Novels And Other Writings.


“The Knighting of the Twins,” a novel; 1889.

“A Wave of Life,” a novel; 1889.

“Some Correspondence and Six Conversations;” 1896.

“The Smart Set,” sketches and one-act plays; 1897.


The following plays by Fitch have been published in book form:

Beau Brummel

Nathan Hale

The Climbers

The Truth

Her Own Way

The Stubbornness of Geraldine

The Girl With the Green Eyes

This is as far as the enterprise of publishers has gone. It is to be hoped, however, that a complete edition of the Fitch plays will one day appear. Those that have been issued make extremely agreeable reading. Fitch had few literary graces, but he wrote straightforward, nervous, natural dialogue, and his dramas will stand for all time as repositories of the verbal vagaries of his day. He was a sharp observer, particularly of the so-called upper classes, and his slangy young women and elderly scandalmongers were drawn to the life.

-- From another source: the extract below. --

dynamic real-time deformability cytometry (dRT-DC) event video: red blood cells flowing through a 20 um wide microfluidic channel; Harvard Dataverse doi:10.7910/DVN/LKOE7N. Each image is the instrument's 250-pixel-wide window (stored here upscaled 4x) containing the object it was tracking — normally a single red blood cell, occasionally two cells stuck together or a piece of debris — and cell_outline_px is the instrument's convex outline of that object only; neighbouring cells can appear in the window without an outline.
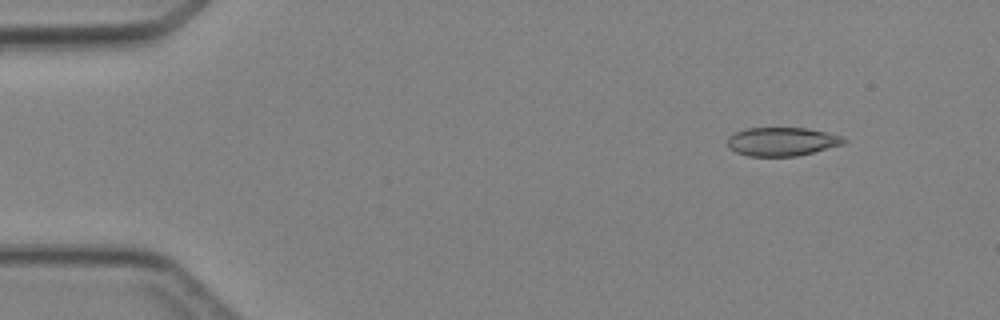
{"species": "Egyptian fruit bat (a non-hibernating species)", "species_latin": "Rousettus aegyptiacus", "temperature_condition": "cold", "stored_images_in_passage": 3, "camera_frame_rate_fps": 3000, "um_per_image_px": 0.085, "animal": {"sex": "female"}, "frame": {"image": 1, "passage_image": 1, "time_ms": 0.0, "image_size_px": [1000, 320], "cell_outline_px": [[848, 140], [844, 144], [796, 156], [748, 156], [736, 152], [728, 148], [728, 136], [732, 132], [748, 128], [804, 128], [824, 132], [840, 136]], "centroid_in_image_um": [66.41, 12.03], "position_along_channel_um": 18.6, "area_um2": 19.31}}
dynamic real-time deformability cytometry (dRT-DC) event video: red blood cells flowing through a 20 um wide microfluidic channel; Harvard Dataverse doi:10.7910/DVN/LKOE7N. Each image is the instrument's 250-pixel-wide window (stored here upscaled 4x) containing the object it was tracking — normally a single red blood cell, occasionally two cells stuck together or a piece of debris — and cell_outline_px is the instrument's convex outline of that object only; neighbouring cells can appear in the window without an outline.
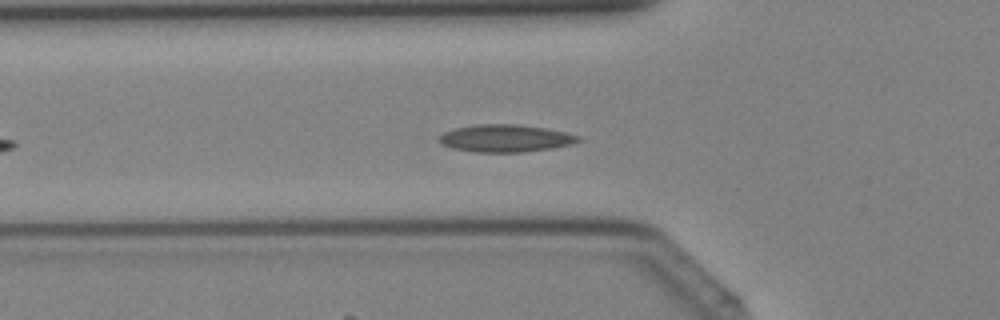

“The City,” which is now on view in Baltimore, did not get to the stage until several months after his death, and it is probable that he would have made a number of changes in the manuscript had he lived. As it stands, the play has been vastly praised, and the admirers of Fitch are in the habit of saying that it disposes of much of the adverse criticism leveled at him during his lifetime. This criticism, as a rule, took the form of accusations that he was incapable of serious and indignant thought. That he was an extraordinarily alert and accurate observer was universally admitted, but it was urged against him that his observations extended no further than the surface.

In “The City,” we are told, we have his answer. Disdaining surface scratching, he goes to the depths and proves himself to be, in a memorable German phrase, one of the deepest-down-diving and most-mud-upbringing dramatists of the day. “The City” is a play of ideas, a thesis play. It is “strong.” It suggests the best work of Shaw, Pinero, Barker, Galsworthy, Sudermann, Hauptmann, Brieux, Bataille, Hervieu, Echegaray and Strondberg. It is in the movement. It sets us to thinking.

So we are, told. Personally, I don’t believe a word of it. It seems to me, indeed, that “The City” is no more a drama of ideas than “Rip Van Winkle,” There is, true enough, a lot of sophomoric talk in it about the effect of urban life upon the human soul, but that talk, it quickly appears, has little if anything to do with the play. It is merely thrown in for good measure—perhaps to fill gaps. The play itself is a commonplace melodrama of a type going back to the Middle Ages. Its central situation is Hannock’s discovery that he has married his own sister. What the city has to do with that discovery I am unable to perceive.

In the true play of ideas the author’s thesis is set forth by the dramatic action, which grows directly out of the idea and not by the mere elocution of the characters. Consider Ibsen’s “Ghosts,” for example. The idea here is that a woman who remains faithful to a dissolute husband is guilty of a crime. How is that idea conveyed to the audience? By the death of Oswald, to be sure. In other words, the principal scene of the play is indissolubly bound up with the idea. But in “The City” the principal scene has nothing whatever to do with the idea.